Navarro dubbed Kushner "the Rasputin son-in-law" and said he was one of the "worst" Trump aides.
In August, Navarro accused Kushner of faking cancer to sell copies of his memoir.
Peter Navarro, a former White House advisor, this week went after Jared Kushner, former President Donald Trump's son-in-law, suggesting a schism in Trumpworld is growing.
Speaking on the podcast "The Stew Peters Show" on Tuesday, Navarro described Kushner as one of the "worst" aides to Trump.
"If Steve Mnuchin, the treasury secretary, and Jared Kushner, the Rasputin son-in-law, had never, ever darkened the door of the White House, I believe that Trump would still be in the Oval Office," Navarro said.
Navarro called Kushner and Mnuchin "bad personnel" who "not only created bad policy" but created "bad politics."
Representatives for Kushner did not immediately respond to a request for comment from Insider.
It wasn't the first time Kushner had been likened to Grigori Rasputin, an influential Russian political figure who held significant influence over the country's last czar, Nicholas II, and his family. Stephanie Grisham, a former White House press secretary, dubbed Kushner "Rasputin in a slim-fitting suit" in her book, "I'll Take Your Questions Now," released last October.
Navarro had also attacked Kushner in August, claiming, without evidence, that Kushner had faked a cancer diagnosis to sell his memoir, "Breaking History: A White House Memoir." In it, Kushner said he had been treated for thyroid cancer while working in the Trump administration.
"That thyroid thing, that came out of nowhere," Navarro said in an interview with Newsmax that was shared by Mediaite. "I saw the guy every day. There's no sign that he was in any pain or danger or whatever. I think it's just sympathy to try to sell his book now."
Trump and Kushner, who was one of Trump's top advisors, still appear to have a largely positive relationship.

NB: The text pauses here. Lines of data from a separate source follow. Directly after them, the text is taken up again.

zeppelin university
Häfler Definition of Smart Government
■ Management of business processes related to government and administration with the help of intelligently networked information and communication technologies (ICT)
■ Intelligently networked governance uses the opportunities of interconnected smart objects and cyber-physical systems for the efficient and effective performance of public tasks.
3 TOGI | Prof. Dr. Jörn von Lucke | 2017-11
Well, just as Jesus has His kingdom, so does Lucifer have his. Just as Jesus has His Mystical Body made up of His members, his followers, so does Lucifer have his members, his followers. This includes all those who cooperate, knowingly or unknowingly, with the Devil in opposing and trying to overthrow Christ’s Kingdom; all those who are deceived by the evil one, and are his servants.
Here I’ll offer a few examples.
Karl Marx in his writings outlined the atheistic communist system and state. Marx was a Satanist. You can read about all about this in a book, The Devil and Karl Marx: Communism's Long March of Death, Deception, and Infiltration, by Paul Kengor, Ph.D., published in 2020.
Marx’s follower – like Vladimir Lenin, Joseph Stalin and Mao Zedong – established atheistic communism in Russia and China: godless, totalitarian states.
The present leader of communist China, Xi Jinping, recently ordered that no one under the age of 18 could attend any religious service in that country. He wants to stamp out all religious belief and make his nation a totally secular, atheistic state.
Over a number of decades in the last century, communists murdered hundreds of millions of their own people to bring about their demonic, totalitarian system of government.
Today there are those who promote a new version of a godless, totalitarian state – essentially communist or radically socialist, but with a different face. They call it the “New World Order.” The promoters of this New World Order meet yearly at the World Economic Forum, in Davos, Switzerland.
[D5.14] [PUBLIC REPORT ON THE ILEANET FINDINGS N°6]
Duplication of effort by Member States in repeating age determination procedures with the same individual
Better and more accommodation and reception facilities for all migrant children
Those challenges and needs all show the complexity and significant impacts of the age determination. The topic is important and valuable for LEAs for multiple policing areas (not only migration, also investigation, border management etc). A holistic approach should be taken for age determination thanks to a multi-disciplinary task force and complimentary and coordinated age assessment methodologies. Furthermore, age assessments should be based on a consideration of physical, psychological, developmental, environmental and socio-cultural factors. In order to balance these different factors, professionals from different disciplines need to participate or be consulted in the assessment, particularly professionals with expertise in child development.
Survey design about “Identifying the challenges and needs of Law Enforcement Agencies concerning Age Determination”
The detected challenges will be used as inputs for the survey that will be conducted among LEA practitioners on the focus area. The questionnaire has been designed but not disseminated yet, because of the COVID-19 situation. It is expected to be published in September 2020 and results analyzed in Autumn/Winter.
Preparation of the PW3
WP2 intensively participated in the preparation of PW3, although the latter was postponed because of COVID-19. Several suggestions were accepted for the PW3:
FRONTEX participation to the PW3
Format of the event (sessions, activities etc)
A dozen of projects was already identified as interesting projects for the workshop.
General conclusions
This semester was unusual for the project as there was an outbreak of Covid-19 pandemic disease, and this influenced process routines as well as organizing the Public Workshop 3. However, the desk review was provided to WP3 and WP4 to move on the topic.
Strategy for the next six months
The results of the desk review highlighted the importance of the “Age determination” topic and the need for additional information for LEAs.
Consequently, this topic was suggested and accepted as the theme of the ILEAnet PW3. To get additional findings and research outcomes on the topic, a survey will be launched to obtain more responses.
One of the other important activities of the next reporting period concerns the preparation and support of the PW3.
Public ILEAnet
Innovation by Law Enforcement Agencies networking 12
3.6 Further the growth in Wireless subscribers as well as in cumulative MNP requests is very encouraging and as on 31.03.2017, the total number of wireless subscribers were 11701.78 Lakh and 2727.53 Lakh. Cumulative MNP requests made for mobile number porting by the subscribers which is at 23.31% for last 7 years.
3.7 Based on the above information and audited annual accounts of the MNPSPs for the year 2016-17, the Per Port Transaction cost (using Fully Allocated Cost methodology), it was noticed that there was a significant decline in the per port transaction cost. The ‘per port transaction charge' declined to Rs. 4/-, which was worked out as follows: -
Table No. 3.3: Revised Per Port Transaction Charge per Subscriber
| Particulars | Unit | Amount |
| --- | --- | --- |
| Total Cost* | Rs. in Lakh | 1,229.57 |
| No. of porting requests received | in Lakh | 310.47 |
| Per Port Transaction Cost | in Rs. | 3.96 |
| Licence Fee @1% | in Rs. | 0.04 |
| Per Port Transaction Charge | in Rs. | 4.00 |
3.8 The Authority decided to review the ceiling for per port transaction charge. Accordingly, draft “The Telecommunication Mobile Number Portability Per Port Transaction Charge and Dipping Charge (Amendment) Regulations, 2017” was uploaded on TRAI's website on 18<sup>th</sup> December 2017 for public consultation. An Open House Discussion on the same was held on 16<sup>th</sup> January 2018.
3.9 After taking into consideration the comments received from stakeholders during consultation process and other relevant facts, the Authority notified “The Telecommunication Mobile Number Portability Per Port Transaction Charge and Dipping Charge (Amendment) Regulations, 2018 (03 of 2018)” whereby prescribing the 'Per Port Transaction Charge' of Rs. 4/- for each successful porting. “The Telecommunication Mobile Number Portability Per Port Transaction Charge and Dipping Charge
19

But Kushner suggested in August that he would be unlikely to join a new Trump administration, saying he was "enjoying the private sector" too much. In his memoir, Kushner said that he was ready to leave the White House toward the end of Trump's presidency and that he had told his wife, Ivanka Trump, that they could get their lives back after "a wild five years."
Navarro, who has been accused of defying the House committee investigating the Capitol riot, is set to stand trial in November on charges of contempt of Congress.